Which lines in the entries below contain the word "many"? Identify each one and copy it out in full.

━━━━━━━━━━

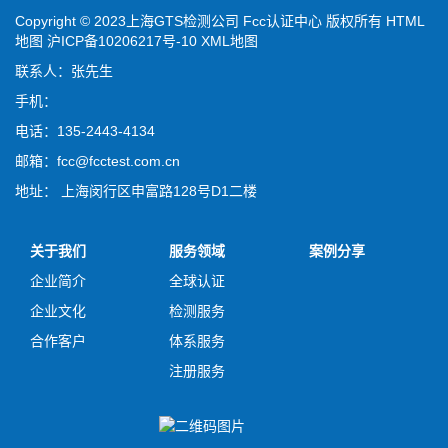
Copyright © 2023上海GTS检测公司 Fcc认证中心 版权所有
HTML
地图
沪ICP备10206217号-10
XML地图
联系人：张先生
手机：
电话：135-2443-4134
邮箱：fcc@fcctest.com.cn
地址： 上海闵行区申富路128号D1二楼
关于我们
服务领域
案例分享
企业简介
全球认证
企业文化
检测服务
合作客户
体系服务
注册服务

━━━━━━━━━━

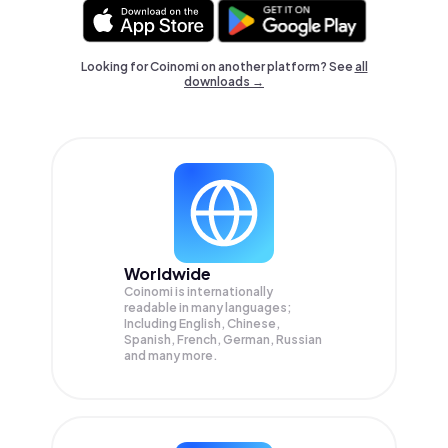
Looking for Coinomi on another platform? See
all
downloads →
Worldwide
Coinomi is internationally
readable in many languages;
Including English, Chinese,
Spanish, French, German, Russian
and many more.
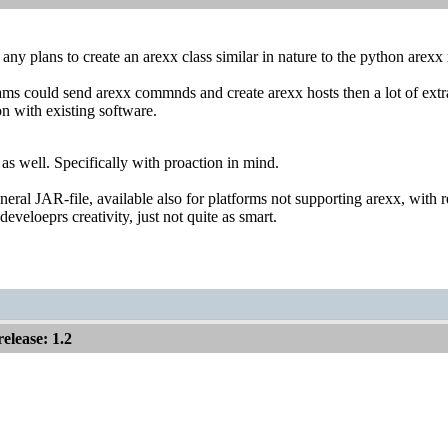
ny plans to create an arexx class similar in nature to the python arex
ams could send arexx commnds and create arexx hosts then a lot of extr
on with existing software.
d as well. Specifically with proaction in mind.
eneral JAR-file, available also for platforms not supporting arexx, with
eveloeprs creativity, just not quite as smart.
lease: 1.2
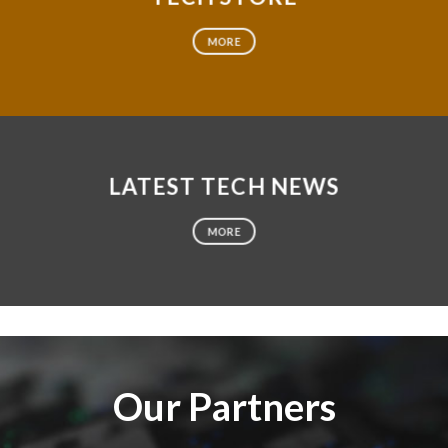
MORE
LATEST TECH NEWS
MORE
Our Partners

━━━━━━━━━━

## TASK RESULT
readable in many languages;
and many more.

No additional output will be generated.